La mesure étant temporaire et limitée à fin 2026, les familles souhaitant optimiser la transmission de capital tout en finançant un projet de résidence principale doivent respecter plusieurs conditions : le don doit être formalisé et déclaré dans les temps, les fonds doivent être engagés dans un délai de six mois et l’usage du bien doit rester conforme pendant cinq ans. Pour les transmissions ne portant pas sur un projet immobilier ou de rénovation, ou pour des liens de parenté plus éloignés où la fiscalité est plus lourde, certains pourraient être tentés d’attendre les éventuelles évolutions prévues dans le cadre du projet gouvernemental « Transmissions 2027 ».

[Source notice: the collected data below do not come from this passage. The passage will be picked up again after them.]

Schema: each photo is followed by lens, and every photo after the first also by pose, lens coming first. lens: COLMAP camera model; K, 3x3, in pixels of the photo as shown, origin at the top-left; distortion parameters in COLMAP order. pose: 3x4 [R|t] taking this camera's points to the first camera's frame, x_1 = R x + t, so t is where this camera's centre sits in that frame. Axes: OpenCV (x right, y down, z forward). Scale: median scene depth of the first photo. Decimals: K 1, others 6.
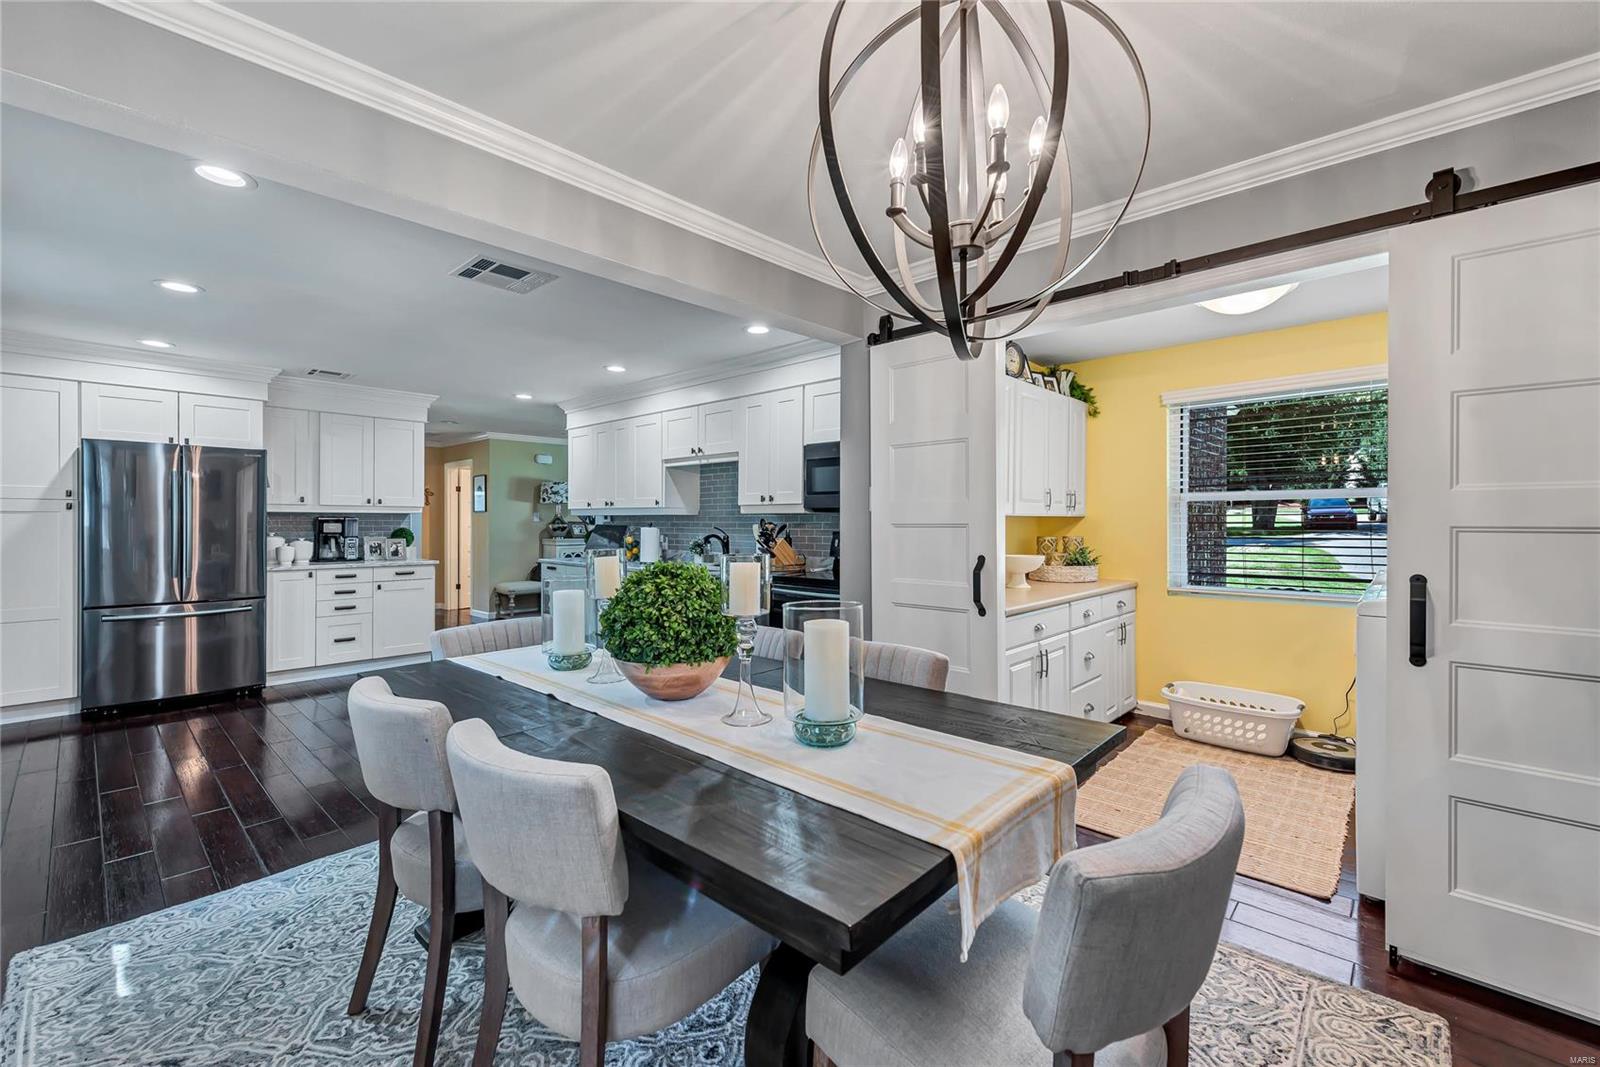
lens RADIAL K [[670.4, 0, 799.5], [0, 670.4, 524.6], [0, 0, 1]] dist [0.021104, -0.000132]
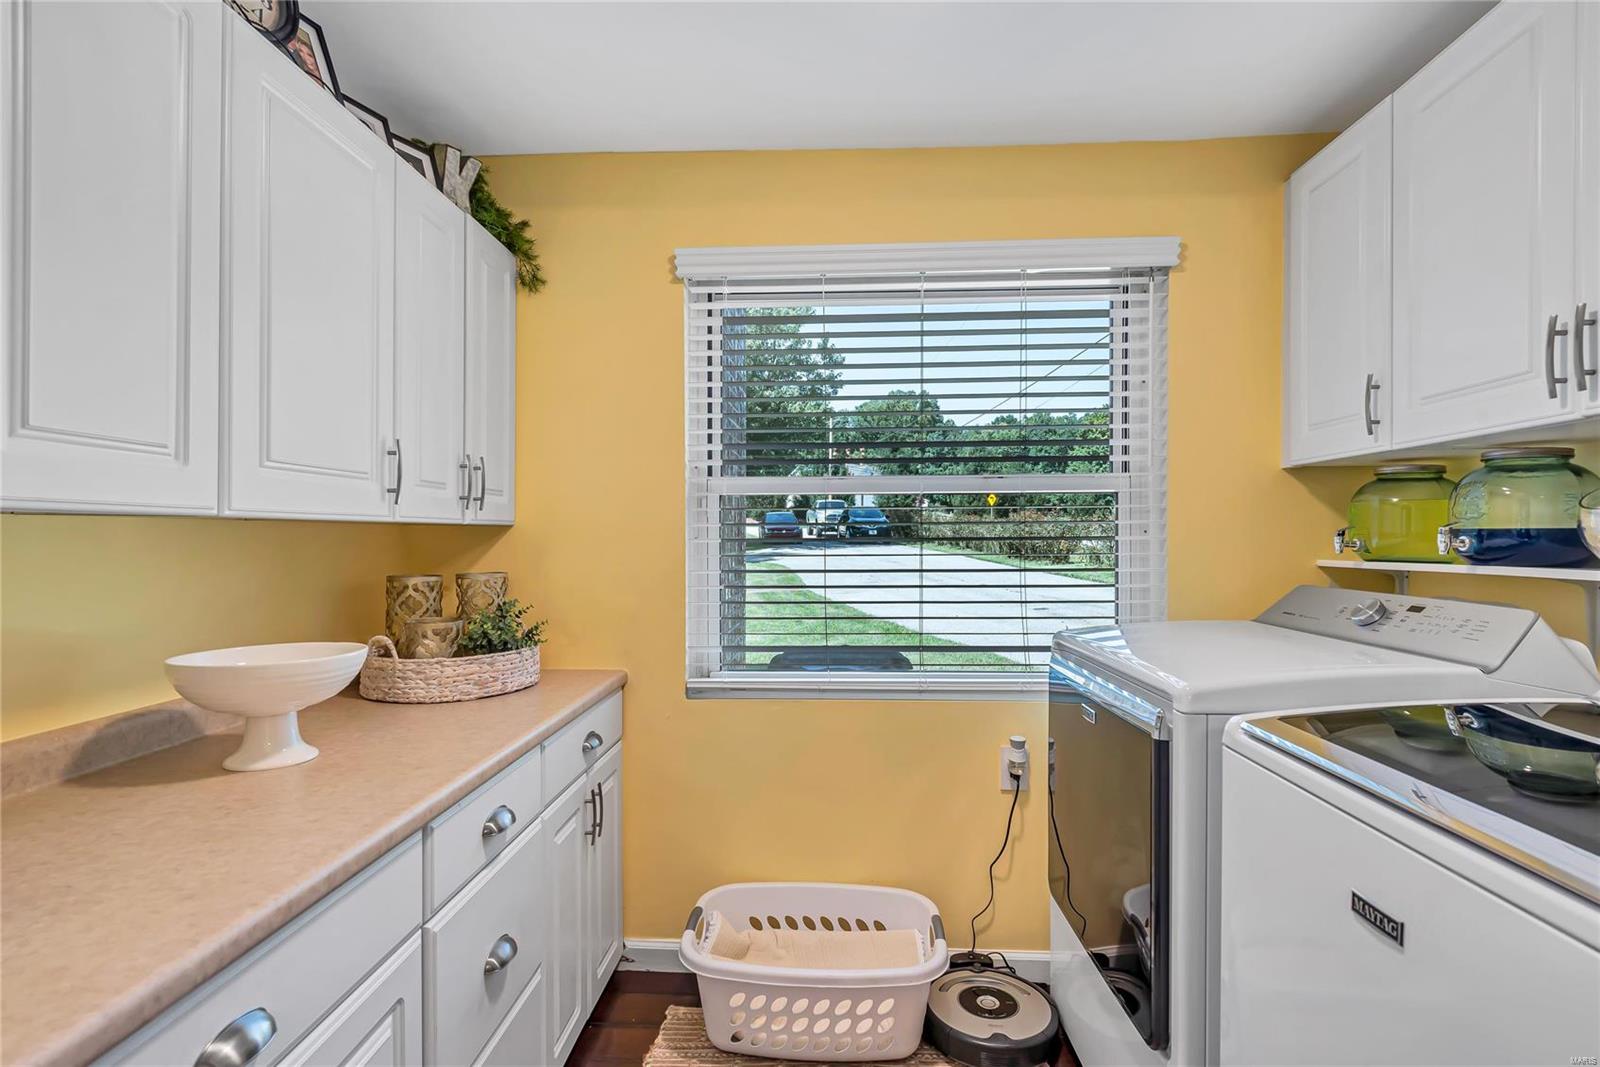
lens RADIAL K [[844.4, 0, 800.0], [0, 844.4, 533.5], [0, 0, 1]] dist [-0.003512, -0.000096]
pose [[0.772032, 0.000975, 0.635582, 0.242672], [0.003871, 0.999973, -0.006237, -0.002910], [-0.635571, 0.007276, 0.772008, 0.509811]]
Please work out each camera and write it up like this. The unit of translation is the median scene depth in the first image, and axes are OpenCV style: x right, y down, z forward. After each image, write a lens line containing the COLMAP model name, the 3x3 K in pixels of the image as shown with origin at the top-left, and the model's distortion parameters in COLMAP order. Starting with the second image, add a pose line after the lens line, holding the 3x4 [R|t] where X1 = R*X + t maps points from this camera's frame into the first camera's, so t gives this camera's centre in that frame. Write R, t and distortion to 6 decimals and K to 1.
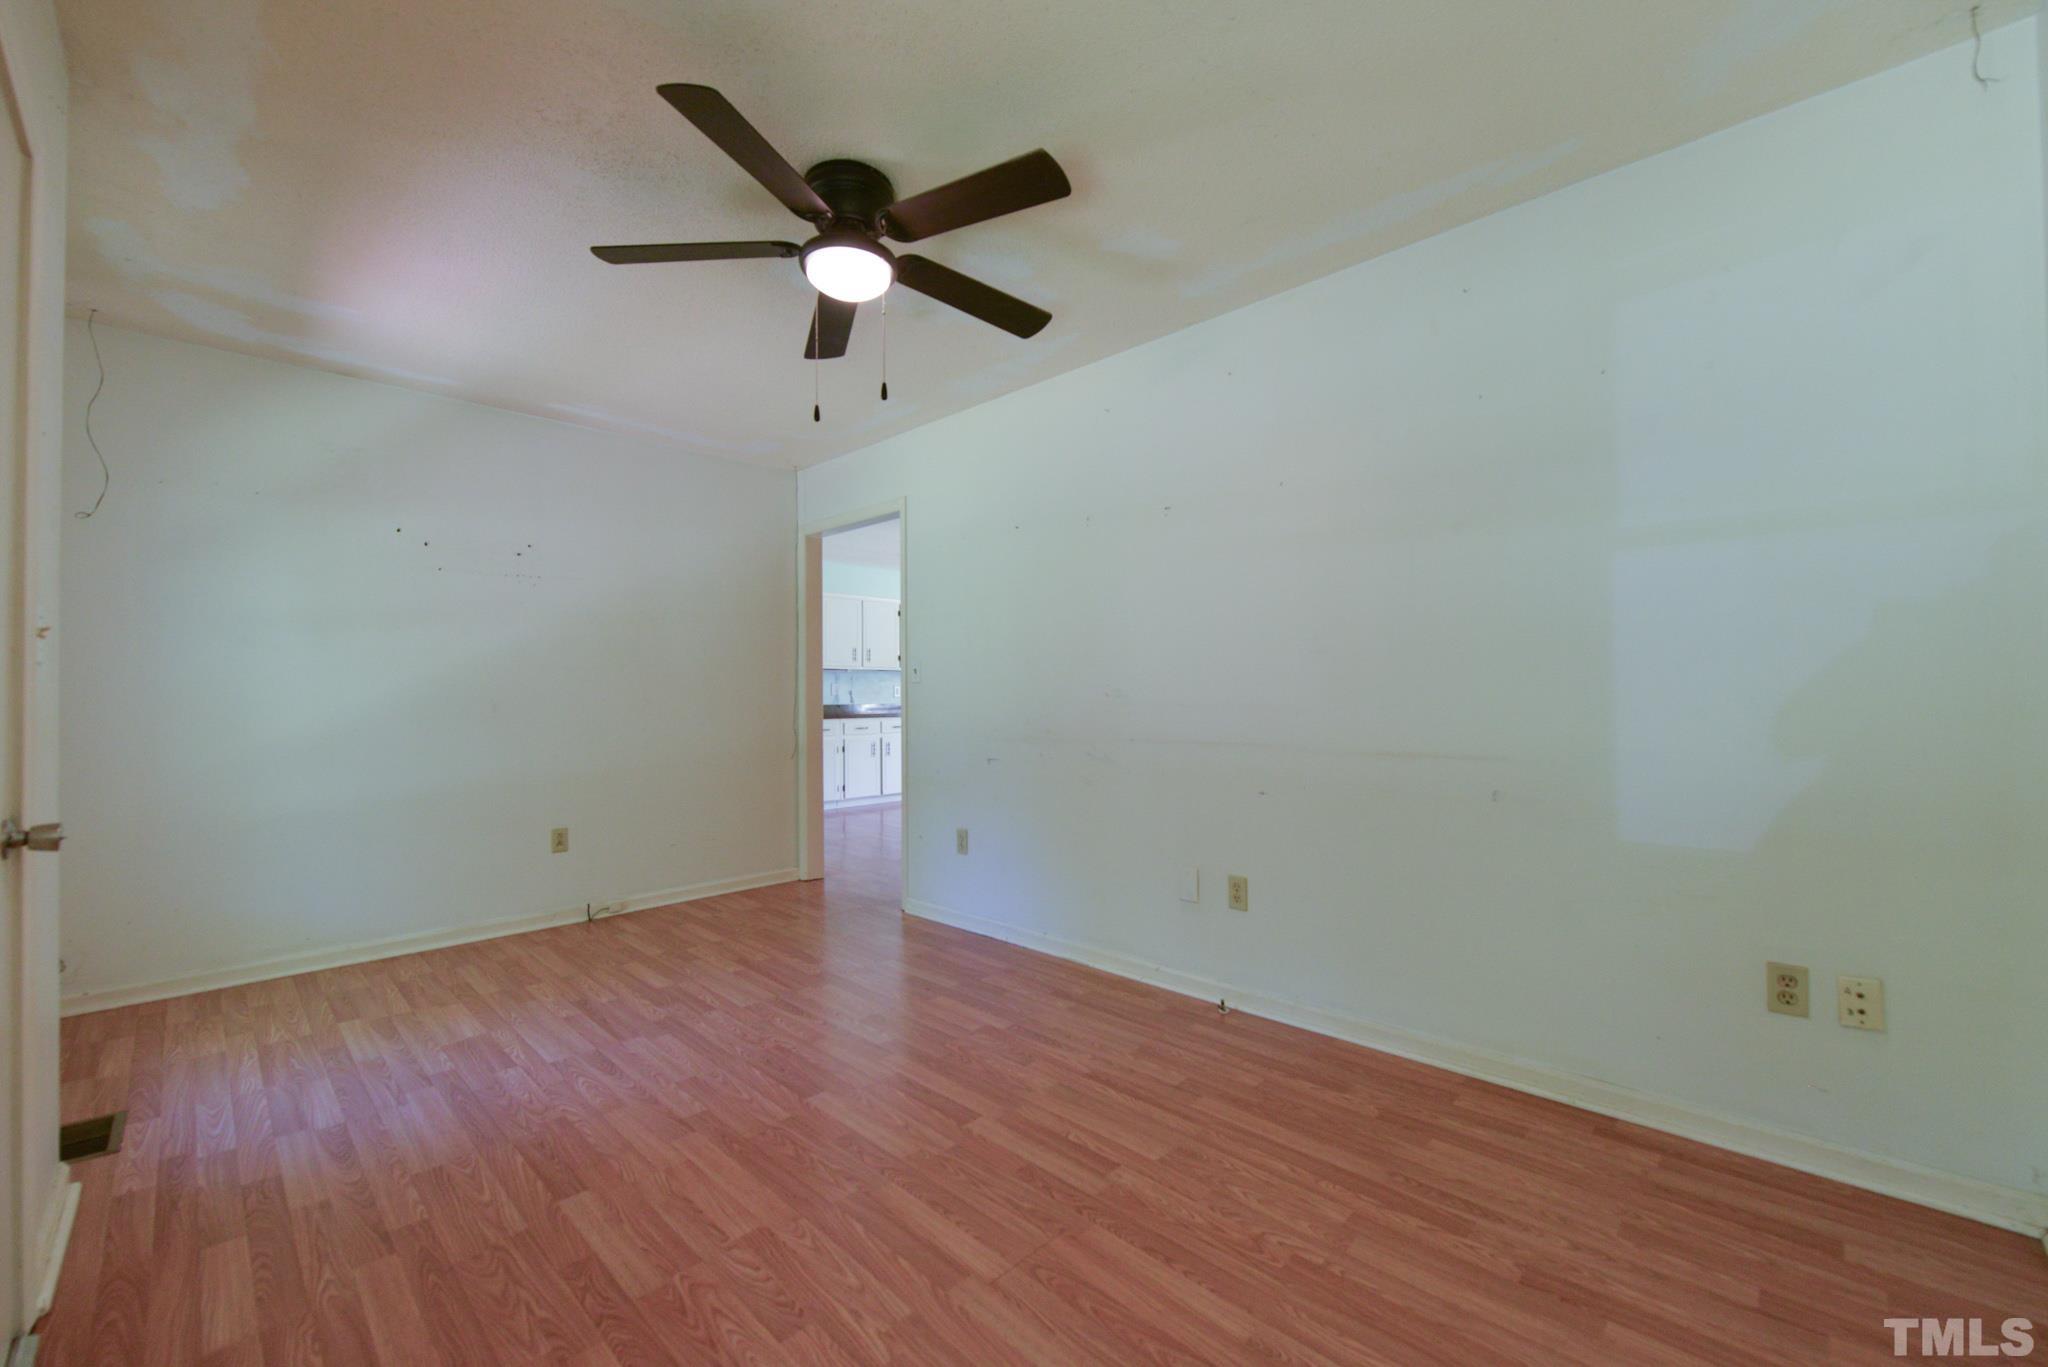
lens RADIAL K [[813.0, 0, 1024.0], [0, 813.0, 683.5], [0, 0, 1]] dist [-0.009984, -0.000634]
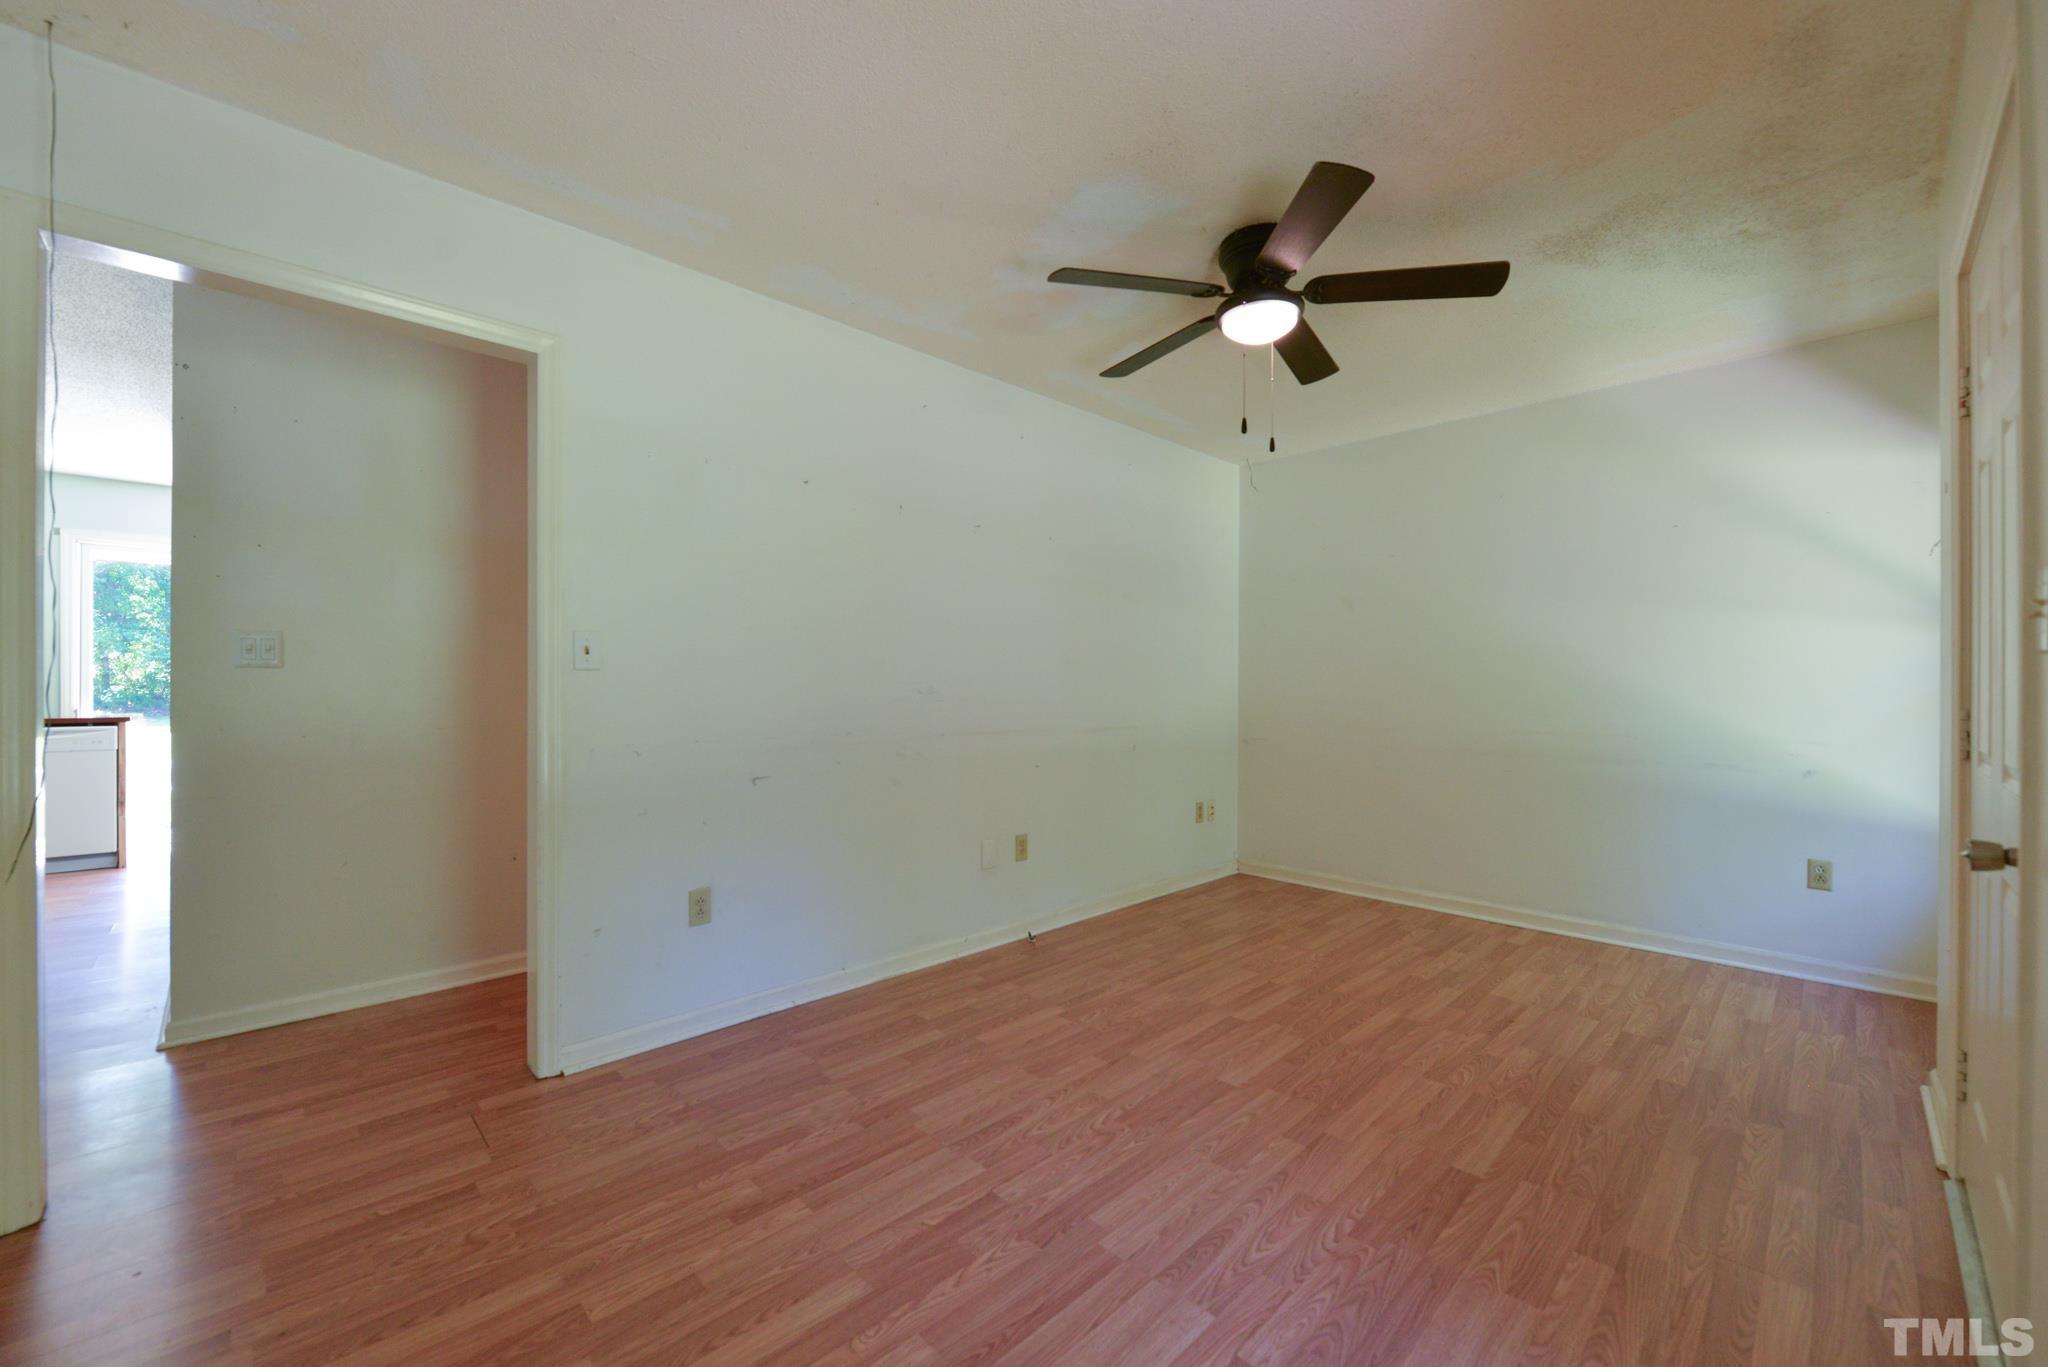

Perspectives : un dispositif en vigueur dans un paysage fiscal en mouvement

En parallèle de ce régime exceptionnel, le gouvernement a dévoilé, à l’automne 2026, les grandes lignes d’une réforme plus large des donations familiales, baptisée « Transmissions 2027 ». Ce projet, destiné à être intégré au Projet de loi de finances pour 2027, prévoit notamment une hausse temporaire du plafond des dons familiaux de sommes d’argent de 31 865 euros à 50 000 euros et l’instauration d’un taux forfaitaire réduit de 6 % (voire 5 % sous conditions) pour une partie des donations en pleine propriété.

Bon à savoir :

Ces mesures restent à l’état de propositions. Leur entrée en vigueur dépendra des débats parlementaires et du vote du budget pour 2027. En attendant, les règles issues de la Loi de Finances 2025 en matière d’Exonération des dons familiaux demeurent pleinement applicables et structurent, jusqu’à la fin de 2026, la stratégie de nombreux ménages en matière de transmission et de financement de la résidence principale.